Among the records, how many lines contain "interfaces"? Only the number is needed.
[SUPPLIED DATA]
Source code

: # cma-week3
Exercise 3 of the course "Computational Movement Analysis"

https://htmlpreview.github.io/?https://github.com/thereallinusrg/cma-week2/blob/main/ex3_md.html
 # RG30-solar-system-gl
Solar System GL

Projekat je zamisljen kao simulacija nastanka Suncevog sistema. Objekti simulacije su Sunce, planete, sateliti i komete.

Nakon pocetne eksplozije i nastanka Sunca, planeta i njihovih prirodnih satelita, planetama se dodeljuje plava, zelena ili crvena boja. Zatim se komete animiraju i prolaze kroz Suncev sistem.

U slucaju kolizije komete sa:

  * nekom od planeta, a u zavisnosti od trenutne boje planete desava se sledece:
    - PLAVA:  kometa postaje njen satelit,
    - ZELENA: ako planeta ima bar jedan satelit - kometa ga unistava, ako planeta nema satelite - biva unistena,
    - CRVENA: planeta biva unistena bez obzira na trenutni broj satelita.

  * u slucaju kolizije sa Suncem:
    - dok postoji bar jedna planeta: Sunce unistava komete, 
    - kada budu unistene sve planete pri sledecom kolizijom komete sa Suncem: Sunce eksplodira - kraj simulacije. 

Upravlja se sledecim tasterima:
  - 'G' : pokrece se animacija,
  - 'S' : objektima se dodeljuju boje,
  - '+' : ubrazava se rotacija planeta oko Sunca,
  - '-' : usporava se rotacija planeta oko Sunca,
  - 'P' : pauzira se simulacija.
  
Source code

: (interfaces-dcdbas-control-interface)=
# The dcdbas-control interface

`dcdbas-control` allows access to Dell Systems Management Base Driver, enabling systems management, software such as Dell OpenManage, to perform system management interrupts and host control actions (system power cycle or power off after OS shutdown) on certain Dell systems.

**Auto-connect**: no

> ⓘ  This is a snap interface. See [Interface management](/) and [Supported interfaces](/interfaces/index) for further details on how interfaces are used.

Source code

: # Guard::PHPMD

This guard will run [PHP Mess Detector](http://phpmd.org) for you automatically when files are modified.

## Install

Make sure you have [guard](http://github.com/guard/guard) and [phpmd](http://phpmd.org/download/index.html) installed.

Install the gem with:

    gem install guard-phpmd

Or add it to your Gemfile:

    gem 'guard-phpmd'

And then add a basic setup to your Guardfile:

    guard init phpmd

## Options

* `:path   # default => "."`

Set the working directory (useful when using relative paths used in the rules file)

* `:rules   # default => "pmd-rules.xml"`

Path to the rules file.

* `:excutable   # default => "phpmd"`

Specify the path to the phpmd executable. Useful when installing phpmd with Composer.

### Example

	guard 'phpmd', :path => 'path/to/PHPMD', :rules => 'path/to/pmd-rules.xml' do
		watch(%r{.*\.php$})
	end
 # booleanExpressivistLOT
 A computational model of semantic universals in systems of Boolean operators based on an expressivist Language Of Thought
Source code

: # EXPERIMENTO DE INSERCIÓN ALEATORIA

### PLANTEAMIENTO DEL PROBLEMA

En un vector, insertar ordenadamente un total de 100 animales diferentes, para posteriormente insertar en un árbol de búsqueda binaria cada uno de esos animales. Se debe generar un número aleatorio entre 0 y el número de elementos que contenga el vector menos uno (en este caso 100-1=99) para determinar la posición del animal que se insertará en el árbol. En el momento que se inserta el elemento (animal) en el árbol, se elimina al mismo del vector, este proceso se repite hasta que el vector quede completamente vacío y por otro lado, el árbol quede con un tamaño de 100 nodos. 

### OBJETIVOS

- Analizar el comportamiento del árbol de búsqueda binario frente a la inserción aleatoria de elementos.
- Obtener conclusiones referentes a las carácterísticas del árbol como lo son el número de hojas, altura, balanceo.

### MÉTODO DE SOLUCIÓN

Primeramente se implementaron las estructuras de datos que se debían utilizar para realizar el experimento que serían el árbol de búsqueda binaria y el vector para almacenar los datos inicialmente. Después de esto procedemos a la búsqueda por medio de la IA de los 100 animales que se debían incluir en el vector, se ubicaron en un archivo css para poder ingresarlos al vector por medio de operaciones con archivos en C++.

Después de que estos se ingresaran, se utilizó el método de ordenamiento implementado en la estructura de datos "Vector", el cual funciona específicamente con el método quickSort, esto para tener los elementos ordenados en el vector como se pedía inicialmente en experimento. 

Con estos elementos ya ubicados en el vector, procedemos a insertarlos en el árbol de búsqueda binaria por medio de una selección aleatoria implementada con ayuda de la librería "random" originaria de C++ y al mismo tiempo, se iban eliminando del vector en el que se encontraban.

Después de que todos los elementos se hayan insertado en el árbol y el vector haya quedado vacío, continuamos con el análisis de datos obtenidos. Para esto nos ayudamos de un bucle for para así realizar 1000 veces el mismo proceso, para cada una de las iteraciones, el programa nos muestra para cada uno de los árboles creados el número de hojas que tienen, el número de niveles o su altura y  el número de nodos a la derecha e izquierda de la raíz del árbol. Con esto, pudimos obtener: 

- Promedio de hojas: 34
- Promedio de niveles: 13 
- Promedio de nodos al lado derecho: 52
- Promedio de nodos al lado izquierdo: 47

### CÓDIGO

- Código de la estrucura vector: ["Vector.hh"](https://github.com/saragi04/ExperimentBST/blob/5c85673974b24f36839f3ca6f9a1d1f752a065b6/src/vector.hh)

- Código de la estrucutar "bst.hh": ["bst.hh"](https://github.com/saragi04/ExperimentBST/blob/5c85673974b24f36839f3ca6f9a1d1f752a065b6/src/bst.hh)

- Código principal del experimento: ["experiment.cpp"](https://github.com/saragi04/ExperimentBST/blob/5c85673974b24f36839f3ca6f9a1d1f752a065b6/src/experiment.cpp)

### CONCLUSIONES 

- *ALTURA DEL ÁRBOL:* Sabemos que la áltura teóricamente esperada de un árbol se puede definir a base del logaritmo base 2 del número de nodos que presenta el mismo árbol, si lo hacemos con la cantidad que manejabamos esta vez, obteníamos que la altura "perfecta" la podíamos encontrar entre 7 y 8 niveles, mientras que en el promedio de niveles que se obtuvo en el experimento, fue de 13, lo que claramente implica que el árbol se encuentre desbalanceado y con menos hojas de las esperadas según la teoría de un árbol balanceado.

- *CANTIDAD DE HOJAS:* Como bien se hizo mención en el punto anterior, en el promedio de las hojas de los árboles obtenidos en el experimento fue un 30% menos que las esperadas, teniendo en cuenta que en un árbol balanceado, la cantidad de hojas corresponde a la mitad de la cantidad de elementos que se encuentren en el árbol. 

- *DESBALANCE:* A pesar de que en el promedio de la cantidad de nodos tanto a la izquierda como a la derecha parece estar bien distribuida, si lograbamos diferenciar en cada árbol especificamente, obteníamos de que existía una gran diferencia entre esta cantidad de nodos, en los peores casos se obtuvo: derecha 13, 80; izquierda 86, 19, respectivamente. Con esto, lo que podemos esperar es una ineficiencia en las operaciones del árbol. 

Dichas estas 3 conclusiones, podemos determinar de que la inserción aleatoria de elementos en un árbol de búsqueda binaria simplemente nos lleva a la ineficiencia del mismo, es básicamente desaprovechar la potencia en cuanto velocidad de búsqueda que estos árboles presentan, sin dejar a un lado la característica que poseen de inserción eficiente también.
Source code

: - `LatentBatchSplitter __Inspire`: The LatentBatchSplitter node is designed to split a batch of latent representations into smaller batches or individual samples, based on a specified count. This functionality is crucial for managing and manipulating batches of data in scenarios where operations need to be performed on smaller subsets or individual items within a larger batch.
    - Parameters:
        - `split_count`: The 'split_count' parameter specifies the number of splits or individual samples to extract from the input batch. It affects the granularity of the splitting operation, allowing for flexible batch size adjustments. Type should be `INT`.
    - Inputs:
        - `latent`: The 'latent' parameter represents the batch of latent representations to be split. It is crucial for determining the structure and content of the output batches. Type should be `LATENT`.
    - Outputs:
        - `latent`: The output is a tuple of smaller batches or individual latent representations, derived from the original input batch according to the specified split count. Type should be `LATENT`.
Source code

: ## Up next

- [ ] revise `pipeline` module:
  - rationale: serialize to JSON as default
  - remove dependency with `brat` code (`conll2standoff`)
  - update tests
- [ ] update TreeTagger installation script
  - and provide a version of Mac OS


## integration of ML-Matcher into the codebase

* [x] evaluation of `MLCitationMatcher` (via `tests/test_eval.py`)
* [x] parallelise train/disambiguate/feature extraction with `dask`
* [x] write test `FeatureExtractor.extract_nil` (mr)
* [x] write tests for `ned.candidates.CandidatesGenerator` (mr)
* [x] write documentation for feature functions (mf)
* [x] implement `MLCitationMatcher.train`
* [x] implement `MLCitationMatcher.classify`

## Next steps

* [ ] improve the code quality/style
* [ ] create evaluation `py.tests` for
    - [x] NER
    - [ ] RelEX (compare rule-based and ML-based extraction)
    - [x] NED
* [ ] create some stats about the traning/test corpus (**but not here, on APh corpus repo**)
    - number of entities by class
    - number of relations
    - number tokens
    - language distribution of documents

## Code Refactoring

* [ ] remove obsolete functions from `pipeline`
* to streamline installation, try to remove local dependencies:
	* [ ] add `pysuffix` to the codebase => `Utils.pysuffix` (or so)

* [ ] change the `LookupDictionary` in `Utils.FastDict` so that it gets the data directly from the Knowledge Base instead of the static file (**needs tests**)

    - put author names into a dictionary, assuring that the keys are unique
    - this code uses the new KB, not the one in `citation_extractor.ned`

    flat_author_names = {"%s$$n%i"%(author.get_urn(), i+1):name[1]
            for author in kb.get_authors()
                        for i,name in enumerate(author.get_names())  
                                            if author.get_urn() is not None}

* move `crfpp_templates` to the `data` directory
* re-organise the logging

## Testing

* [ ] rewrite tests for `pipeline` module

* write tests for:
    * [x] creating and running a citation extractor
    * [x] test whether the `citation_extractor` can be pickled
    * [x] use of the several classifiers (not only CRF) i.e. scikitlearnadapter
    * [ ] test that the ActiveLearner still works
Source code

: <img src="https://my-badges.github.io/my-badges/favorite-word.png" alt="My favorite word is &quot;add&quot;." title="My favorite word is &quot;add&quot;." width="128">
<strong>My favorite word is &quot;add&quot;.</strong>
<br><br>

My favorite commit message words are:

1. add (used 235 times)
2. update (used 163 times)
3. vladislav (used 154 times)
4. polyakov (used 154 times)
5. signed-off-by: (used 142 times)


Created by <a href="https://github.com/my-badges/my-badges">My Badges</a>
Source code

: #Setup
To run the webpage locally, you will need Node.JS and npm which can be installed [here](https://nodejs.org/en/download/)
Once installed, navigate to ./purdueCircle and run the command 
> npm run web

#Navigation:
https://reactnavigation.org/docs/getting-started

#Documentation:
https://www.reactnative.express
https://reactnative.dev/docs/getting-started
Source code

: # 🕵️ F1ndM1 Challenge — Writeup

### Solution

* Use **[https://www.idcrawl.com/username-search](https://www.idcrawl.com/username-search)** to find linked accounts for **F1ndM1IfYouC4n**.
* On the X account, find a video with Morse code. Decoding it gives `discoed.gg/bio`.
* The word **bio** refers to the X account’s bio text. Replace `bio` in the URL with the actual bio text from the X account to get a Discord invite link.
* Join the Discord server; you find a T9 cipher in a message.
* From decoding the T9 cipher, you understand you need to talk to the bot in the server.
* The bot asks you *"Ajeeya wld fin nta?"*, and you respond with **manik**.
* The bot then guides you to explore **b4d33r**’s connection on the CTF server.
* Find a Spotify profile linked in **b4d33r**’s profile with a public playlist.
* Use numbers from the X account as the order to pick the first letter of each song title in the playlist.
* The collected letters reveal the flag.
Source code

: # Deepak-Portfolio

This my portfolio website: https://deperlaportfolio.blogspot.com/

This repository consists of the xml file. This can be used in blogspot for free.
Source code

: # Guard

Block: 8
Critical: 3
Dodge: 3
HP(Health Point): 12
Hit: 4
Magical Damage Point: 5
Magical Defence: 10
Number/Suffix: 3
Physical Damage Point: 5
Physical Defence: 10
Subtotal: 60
[/SUPPLIED DATA]
### TASK ANSWER
2